= Cornelius Schwehr =

Cornelius Schwehr (born 23 December 1953) in Freiburg im Breisgau is a German composer.

== Career ==
From 1971 to 1975 he took composition lessons with Walter Heck in Freiburg. This was followed by studies from 1975 to 1981 in music theory with Peter Förtig, composition with Klaus Huber and guitar at the Hochschule für Musik Freiburg. From 1981 to 1983 he studied composition with Helmut Lachenmann at the State University of Music and Performing Arts Stuttgart. From 1981 to 1995 he was a lecturer in Freiburg, Karlsruhe and at the Zurich University of the Arts. He was a scholarship holder of the Heinrich Strobel Foundation and the Kunststiftung Baden-Württemberg. Since 1995, he has been a professor of composition, music theory, and the writing of films scores at the Freiburg Musikhochschule.
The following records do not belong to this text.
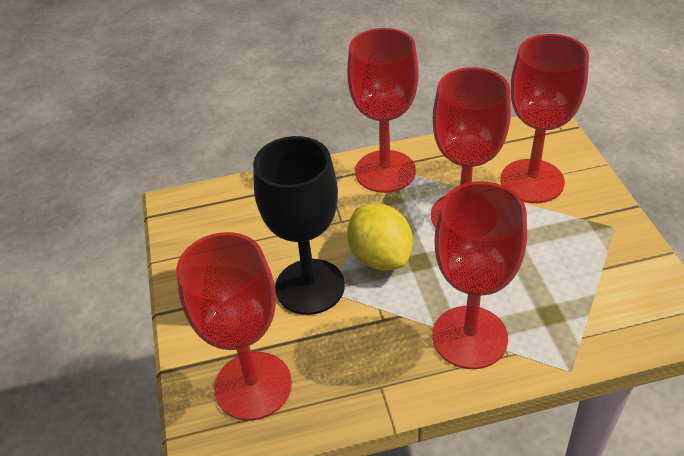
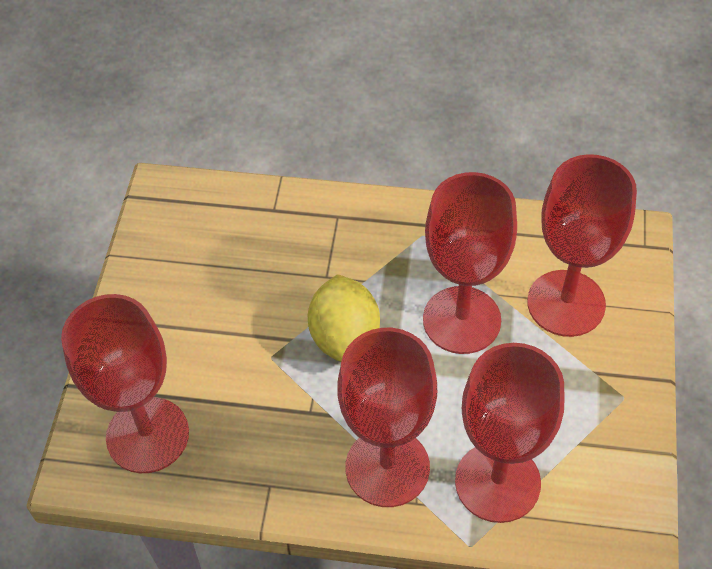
camera: 20 degrees right, 10 degrees up
(310, 286) = (254, 345): black goblet -> none
(385, 171) = (406, 229): red goblet -> red goblet (497, 482)

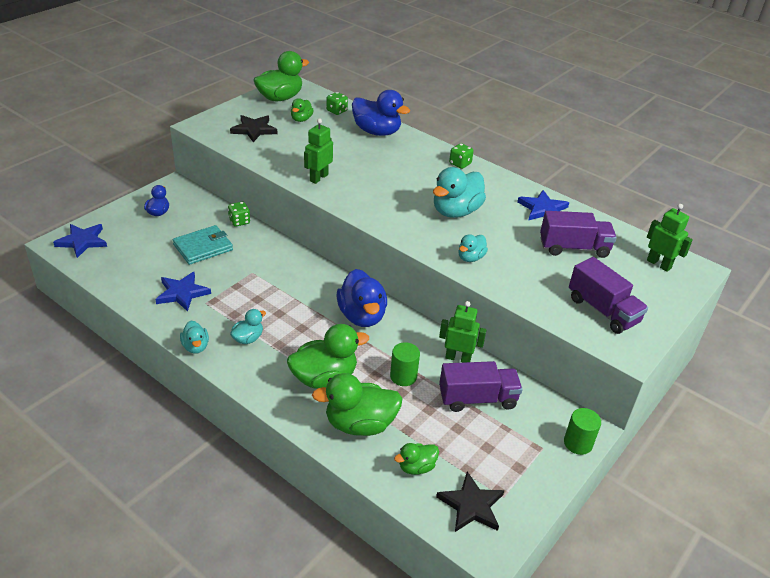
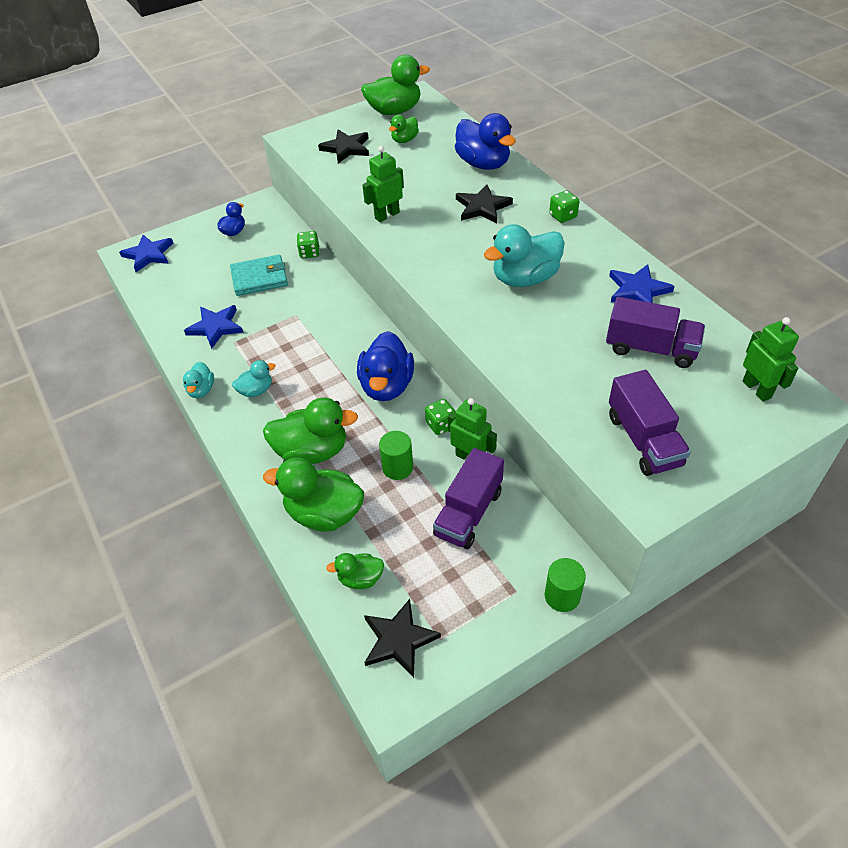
camera: 25 degrees right, 10 degrees up
(336, 111) = (450, 133): green dice -> green dice (441, 425)
(394, 164) = (482, 207): none -> black star
(470, 258) = (511, 341): turquoise duck -> none
(477, 399) = (468, 513): purple truck -> purple truck turned 105 degrees clockwise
Over his career, he has composed many musical works for different settings and instruments.

On behalf of ZDF/ARTE, he composed a new film score for the silent film Der müde Tod by Fritz Lang, which premiered in 2016 and was broadcast on ARTE.

Since 2009 he has been a member of the Academy of Arts, Berlin.

== Awards ==
- FilmArtFestival Mecklenburg-Pomerania: Best music and sound design for Age of Cannibals.